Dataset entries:

**********

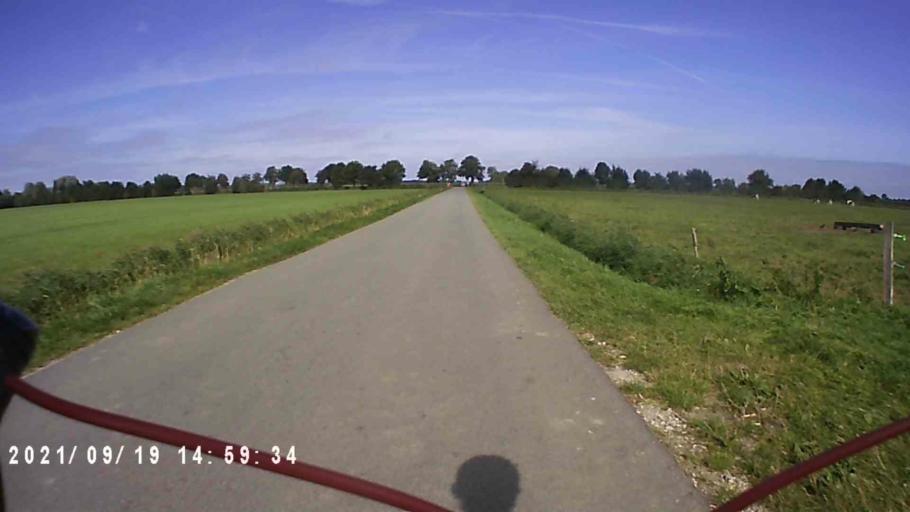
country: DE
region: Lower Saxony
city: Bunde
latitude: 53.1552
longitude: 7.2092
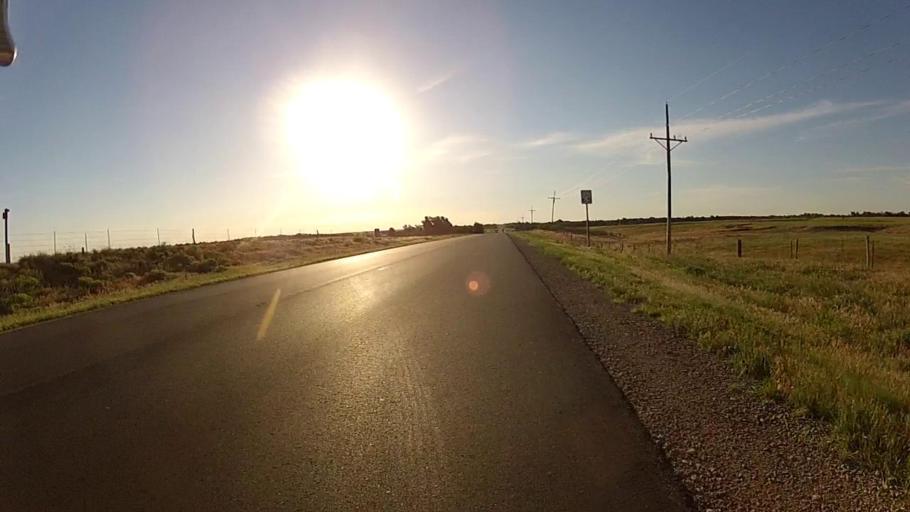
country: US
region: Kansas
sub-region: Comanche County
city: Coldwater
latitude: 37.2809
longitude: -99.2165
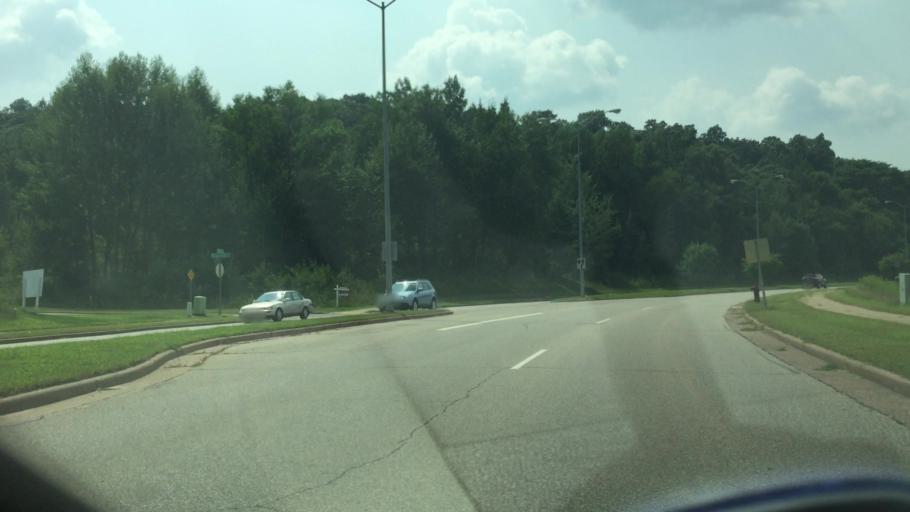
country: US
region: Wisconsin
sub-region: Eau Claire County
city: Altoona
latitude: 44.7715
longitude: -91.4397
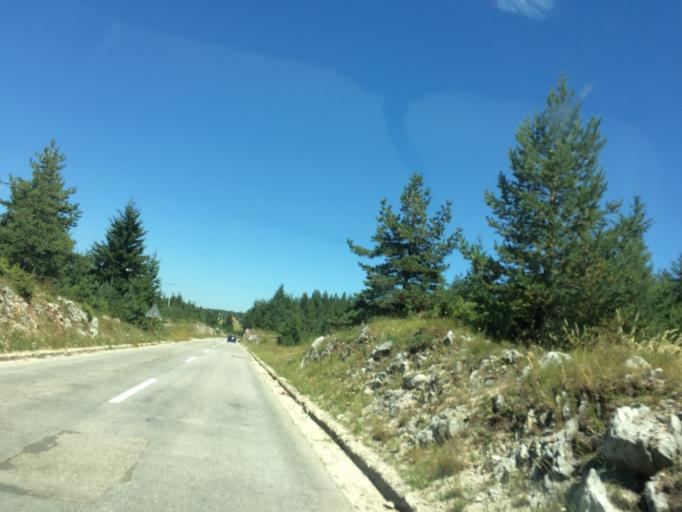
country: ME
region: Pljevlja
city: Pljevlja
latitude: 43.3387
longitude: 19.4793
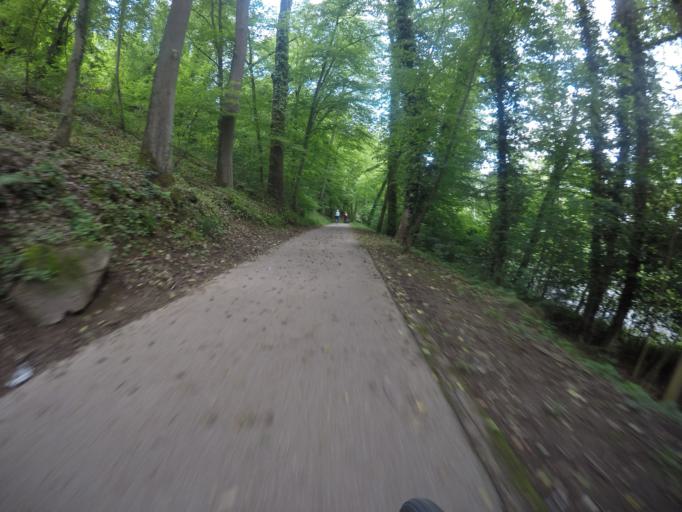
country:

**********

Render every line of the listing above as a JSON array of strings, one string per line, with blank lines omitted. Exclude the pictures from the array.

[
  "country: DE",
  "region: Lower Saxony",
  "city: Bunde",
  "latitude: 53.1552",
  "longitude: 7.2092",
  "country: US",
  "region: Kansas",
  "sub-region: Comanche County",
  "city: Coldwater",
  "latitude: 37.2809",
  "longitude: -99.2165",
  "country: US",
  "region: Wisconsin",
  "sub-region: Eau Claire County",
  "city: Altoona",
  "latitude: 44.7715",
  "longitude: -91.4397",
  "country: ME",
  "region: Pljevlja",
  "city: Pljevlja",
  "latitude: 43.3387",
  "longitude: 19.4793",
  "country:"
]